## What to produce:
Check every line below for the word "mode" and show those that hold it.

## Stored data entries:
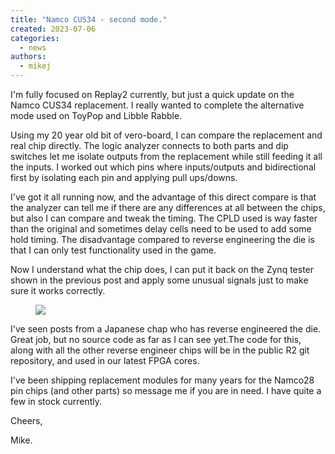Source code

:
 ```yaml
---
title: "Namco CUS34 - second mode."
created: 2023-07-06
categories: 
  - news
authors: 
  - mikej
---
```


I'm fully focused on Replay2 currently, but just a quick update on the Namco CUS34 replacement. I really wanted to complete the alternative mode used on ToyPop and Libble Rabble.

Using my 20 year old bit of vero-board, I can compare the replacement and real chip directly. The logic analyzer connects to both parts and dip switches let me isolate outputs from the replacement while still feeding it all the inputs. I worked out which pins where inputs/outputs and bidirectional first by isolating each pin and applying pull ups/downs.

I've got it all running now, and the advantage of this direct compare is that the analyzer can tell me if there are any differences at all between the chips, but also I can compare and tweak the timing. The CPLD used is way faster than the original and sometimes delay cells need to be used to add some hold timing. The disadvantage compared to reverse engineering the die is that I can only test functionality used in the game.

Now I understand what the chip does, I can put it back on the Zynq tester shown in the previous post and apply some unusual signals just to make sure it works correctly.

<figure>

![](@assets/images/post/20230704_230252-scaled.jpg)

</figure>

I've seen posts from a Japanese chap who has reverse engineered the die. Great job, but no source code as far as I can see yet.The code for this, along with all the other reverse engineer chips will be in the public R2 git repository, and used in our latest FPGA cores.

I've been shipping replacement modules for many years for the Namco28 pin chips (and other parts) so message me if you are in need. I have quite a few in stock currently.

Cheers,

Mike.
--
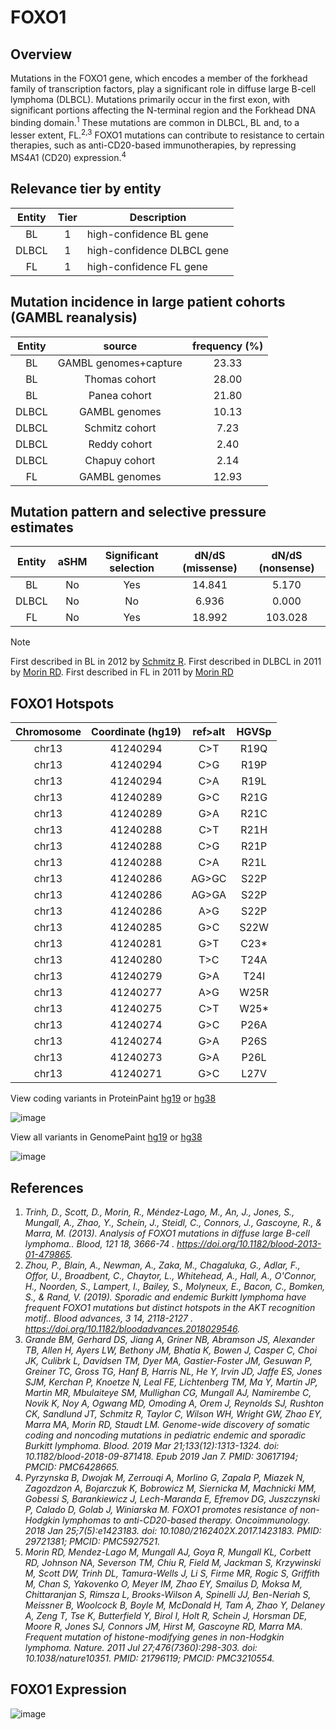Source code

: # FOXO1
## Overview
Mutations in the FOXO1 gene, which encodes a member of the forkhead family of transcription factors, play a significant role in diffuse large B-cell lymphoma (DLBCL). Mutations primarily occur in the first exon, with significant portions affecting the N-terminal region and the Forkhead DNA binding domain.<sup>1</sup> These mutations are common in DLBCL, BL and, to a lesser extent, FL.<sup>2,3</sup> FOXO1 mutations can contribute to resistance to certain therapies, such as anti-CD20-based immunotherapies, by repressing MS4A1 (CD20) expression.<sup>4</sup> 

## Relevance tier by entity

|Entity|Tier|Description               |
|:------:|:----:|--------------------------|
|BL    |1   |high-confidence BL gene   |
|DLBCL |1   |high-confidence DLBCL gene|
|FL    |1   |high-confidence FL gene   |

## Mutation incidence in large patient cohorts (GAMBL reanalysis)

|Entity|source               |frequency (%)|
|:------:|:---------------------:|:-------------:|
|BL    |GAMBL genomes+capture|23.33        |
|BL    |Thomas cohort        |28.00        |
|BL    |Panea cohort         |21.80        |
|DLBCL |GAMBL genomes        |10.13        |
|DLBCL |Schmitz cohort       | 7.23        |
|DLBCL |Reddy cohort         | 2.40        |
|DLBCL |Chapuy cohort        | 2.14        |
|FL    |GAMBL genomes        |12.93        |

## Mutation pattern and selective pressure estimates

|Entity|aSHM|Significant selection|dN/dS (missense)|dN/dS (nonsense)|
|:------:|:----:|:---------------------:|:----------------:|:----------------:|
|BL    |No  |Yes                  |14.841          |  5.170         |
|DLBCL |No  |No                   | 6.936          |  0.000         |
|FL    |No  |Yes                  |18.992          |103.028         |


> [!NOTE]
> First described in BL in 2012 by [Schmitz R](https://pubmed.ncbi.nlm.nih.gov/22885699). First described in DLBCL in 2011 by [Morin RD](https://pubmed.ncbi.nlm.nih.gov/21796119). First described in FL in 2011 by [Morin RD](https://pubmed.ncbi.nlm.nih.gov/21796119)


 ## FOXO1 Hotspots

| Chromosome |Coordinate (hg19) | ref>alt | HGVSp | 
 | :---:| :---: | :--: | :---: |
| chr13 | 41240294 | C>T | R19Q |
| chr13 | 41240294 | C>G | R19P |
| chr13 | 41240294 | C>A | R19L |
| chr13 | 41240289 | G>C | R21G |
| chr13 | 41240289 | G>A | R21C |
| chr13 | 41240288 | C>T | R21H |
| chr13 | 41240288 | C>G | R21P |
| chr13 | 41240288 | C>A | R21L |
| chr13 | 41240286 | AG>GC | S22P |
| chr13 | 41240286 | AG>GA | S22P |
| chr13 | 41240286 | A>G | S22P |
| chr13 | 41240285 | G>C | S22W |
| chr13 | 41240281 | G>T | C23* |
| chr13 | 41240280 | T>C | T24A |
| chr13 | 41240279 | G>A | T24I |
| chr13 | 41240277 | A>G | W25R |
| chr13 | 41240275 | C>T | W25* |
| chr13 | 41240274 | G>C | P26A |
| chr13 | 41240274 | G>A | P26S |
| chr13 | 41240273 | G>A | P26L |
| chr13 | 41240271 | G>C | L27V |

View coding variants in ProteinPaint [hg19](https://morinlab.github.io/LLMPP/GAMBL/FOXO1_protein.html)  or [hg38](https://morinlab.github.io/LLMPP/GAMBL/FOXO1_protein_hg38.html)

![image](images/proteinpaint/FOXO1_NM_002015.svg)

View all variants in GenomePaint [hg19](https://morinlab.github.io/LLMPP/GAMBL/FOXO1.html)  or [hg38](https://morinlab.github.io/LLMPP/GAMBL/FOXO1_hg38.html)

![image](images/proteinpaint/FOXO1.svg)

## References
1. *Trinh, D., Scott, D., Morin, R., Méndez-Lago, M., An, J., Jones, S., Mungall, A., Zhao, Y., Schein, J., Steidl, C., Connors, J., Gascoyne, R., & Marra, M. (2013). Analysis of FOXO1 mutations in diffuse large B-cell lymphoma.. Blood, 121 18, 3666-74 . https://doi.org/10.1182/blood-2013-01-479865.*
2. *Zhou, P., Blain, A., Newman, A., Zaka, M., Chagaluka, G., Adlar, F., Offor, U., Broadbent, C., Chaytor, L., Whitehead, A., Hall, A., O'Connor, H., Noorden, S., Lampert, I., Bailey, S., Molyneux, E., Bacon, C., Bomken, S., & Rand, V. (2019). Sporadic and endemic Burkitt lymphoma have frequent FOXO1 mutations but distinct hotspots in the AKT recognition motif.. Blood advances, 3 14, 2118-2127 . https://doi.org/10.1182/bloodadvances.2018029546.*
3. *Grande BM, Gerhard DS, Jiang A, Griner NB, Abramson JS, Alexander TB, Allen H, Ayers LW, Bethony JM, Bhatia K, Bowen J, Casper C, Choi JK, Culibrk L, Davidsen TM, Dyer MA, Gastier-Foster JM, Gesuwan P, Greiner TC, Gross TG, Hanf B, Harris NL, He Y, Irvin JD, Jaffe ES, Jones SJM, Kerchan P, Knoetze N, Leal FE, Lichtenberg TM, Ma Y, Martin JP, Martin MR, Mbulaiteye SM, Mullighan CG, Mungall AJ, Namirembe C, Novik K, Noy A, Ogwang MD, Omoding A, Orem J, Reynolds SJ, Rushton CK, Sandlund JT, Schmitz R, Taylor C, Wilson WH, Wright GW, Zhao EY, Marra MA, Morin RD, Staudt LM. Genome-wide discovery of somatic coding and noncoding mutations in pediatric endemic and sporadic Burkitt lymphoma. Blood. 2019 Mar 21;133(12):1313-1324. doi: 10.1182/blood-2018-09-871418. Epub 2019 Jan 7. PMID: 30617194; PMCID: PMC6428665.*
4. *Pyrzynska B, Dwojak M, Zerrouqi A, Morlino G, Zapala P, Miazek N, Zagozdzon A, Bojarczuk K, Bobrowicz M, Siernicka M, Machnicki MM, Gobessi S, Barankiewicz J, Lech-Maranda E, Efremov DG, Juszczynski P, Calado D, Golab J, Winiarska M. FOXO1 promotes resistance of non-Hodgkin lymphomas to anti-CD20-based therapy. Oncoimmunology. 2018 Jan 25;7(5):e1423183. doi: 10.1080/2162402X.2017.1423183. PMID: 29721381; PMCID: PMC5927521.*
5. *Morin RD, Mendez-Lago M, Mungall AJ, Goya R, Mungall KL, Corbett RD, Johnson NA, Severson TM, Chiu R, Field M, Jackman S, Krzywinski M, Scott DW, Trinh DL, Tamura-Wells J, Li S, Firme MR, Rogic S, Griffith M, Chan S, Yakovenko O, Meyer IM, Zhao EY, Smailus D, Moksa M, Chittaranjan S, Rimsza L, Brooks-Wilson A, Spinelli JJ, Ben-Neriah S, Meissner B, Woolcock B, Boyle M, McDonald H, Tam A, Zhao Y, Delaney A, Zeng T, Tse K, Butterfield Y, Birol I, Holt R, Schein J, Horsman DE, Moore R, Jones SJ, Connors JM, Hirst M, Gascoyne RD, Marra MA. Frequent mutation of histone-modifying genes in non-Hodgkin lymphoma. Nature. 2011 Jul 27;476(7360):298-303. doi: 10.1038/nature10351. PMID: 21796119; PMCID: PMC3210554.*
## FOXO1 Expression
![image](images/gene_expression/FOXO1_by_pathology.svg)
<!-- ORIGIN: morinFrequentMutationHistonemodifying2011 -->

## Completed task:
title: "Namco CUS34 - second mode."
I'm fully focused on Replay2 currently, but just a quick update on the Namco CUS34 replacement. I really wanted to complete the alternative mode used on ToyPop and Libble Rabble.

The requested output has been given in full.